MODELLING RESPONSE WITH TIME-VARYING COMPLIANCE IN LONGITUDINAL DATA: A SIMULATION STUDY WITH TWO-STAGE FRAMEWORK USING COMPLIANCE REGRESSION RESIDUALS IN CLINICAL TRIALS
Abstract
Background: Clinical studies, such as randomized controlled trials, typically measure response and key event incidence throughout the follow-up period. Patients may skip certain assessment visits due to lack of efficacy or safety concerns. Missing data being a common problem in statistical literature, approaches to handle it may still result in biased knowledge discovery. Analysis and interpretation become problematic when missing data percentage is substantial. Additionally, compliance to planned treatment paradigm could also be a problem as patients might not adhere to prescribed treatment regimen. Twin consequences of non-compliance and missing data are rarely addressed simultaneously, even though numerous innovative techniques to handle non-compliance or missing response in randomized trials have been proposed.
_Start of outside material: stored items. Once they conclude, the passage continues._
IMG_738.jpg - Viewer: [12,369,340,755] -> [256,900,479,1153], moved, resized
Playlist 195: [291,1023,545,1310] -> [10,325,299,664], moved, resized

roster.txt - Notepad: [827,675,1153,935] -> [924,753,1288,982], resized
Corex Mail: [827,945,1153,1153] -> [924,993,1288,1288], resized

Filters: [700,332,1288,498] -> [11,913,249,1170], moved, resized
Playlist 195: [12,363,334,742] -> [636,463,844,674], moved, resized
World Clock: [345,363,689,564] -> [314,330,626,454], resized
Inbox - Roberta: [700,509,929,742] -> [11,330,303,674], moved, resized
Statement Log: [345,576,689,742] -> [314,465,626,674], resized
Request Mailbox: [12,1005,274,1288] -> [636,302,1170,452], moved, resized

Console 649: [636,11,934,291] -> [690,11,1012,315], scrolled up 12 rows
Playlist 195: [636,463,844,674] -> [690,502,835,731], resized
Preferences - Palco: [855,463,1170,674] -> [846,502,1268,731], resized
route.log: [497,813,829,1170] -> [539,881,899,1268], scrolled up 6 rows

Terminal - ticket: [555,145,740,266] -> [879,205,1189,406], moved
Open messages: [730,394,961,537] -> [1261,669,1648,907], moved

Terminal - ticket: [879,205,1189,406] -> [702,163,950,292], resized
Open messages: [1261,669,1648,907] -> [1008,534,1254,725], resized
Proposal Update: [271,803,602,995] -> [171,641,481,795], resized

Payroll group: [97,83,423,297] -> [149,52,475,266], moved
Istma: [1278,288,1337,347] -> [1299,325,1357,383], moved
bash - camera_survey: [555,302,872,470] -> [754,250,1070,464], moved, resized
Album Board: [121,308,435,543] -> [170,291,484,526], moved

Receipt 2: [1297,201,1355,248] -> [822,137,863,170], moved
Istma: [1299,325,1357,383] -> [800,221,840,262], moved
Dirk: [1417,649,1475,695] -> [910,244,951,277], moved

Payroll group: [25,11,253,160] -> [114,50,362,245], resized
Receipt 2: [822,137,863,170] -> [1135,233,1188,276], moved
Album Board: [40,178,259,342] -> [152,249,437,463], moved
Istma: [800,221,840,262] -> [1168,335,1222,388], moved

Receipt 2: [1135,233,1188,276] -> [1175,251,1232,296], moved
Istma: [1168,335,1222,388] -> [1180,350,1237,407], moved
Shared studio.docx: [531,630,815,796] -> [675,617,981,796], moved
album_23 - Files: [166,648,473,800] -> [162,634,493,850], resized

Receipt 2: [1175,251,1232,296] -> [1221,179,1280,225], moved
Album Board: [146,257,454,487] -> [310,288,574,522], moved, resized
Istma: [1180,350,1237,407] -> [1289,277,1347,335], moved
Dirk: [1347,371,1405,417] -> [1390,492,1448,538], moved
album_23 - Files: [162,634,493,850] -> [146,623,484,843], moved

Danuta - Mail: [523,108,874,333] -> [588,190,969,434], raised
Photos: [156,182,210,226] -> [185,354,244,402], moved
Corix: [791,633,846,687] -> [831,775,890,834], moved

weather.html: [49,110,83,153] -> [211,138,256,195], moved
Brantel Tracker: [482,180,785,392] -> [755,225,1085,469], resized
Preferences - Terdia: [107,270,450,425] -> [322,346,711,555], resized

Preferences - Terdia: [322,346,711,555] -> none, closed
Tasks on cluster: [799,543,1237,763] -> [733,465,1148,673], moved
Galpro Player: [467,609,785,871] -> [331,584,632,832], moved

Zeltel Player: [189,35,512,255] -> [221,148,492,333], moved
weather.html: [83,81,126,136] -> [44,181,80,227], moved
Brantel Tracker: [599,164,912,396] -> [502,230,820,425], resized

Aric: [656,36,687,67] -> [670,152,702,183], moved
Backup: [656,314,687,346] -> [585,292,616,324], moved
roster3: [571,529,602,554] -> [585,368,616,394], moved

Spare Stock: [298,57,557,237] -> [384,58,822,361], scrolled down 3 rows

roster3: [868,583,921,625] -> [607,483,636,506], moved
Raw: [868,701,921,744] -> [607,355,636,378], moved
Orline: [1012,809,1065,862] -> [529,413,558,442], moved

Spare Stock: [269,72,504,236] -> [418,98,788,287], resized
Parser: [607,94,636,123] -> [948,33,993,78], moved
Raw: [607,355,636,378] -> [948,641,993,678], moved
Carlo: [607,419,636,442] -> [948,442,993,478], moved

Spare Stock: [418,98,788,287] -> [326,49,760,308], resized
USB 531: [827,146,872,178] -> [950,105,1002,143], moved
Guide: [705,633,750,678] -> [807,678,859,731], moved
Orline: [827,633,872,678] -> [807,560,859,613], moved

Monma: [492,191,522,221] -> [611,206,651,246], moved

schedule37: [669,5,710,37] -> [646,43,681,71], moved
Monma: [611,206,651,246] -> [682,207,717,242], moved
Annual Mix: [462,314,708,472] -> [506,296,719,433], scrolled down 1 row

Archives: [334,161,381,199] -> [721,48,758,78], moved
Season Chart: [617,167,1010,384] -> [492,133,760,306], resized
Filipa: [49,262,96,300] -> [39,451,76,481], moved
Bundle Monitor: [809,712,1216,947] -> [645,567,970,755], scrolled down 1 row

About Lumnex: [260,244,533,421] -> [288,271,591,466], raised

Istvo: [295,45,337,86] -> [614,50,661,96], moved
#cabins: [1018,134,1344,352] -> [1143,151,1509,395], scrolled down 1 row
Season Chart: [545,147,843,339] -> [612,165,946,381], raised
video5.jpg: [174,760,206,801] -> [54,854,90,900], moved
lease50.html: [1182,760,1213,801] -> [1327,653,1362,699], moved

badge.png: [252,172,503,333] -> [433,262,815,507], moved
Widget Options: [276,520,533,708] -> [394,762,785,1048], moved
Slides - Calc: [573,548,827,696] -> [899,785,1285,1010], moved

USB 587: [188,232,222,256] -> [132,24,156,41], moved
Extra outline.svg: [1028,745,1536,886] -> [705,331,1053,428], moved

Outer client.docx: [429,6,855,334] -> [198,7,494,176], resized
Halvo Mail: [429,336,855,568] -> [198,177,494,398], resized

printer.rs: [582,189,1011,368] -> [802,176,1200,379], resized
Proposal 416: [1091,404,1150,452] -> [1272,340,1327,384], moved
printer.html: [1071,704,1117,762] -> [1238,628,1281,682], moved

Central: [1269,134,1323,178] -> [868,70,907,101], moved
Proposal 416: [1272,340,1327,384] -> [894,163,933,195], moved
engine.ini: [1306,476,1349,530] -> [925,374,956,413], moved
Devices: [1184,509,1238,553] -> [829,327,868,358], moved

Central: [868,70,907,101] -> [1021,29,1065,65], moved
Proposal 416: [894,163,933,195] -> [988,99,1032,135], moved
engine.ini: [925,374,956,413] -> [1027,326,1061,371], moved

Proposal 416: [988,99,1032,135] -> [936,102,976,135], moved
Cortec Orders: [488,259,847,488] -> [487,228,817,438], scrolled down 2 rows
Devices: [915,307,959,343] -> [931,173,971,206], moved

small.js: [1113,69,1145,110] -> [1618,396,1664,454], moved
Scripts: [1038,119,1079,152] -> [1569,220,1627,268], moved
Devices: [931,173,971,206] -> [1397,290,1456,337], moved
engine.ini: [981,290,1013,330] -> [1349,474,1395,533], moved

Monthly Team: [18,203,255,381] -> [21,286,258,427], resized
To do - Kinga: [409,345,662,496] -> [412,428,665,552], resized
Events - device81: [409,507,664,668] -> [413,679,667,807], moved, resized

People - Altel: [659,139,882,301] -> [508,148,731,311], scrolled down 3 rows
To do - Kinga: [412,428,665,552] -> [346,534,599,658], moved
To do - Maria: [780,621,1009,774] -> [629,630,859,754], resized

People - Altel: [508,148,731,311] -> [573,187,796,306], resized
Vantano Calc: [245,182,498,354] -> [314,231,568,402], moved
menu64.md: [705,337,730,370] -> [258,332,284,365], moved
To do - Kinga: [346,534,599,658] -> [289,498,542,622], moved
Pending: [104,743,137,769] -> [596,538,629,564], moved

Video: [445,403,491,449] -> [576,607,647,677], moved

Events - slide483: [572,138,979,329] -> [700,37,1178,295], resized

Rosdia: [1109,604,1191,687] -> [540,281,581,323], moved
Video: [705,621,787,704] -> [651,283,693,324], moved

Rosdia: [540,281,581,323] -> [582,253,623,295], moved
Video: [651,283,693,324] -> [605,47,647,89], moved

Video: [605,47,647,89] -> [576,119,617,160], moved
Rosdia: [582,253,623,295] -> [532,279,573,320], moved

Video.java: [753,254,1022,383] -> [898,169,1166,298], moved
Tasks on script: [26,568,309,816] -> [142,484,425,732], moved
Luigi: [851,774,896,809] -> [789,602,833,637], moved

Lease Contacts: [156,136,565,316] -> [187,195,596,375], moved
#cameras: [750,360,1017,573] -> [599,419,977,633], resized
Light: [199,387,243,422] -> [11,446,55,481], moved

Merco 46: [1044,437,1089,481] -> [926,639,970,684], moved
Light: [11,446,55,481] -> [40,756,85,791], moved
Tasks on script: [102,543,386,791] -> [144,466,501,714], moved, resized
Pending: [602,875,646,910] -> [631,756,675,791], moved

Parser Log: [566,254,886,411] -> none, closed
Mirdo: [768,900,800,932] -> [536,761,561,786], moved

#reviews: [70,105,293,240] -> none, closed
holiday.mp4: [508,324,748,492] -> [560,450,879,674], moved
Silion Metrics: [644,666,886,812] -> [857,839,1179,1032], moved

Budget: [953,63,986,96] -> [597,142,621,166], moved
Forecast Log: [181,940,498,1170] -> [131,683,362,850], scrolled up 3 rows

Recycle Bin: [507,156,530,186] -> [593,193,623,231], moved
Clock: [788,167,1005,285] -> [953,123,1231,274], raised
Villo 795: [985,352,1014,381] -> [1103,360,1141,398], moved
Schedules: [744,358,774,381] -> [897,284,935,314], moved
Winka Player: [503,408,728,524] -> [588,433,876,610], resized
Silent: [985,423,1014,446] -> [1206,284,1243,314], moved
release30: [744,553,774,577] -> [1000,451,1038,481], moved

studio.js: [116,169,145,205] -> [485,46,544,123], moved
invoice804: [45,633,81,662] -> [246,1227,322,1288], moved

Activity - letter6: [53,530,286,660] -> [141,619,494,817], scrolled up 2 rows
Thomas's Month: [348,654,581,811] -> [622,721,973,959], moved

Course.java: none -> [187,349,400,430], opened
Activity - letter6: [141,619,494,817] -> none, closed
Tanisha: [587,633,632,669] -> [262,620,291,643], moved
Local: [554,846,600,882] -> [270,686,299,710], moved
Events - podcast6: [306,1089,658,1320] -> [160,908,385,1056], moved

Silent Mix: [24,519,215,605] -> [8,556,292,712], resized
Materials and Methods: This article attempted to address the missing response by deploying 2 stage modelling for analysing longitudinal response using time-varying compliance regression residual. Given the variation in longitudinal outcomes, accounting for the dependency between continuous response and treatment compliance can be informative, especially for imputing missing data. EM algorithm is used in this process and compared with/without 2 stage modelling. Simulation study is created with missing response and non-compliance to assess the effectiveness of proposed estimators in scenarios, including both continuous and binary treatment compliance.
Results: Method was applied on simulated data with varying correlation and multiple missing scenarios in both the cases. The results were compared using the absolute bias and mean squared error (MSE).
Conclusions: The MSE was smallest for the proposed method compared to without joint modelling and no imputation analysis, indicating better results with the proposed method.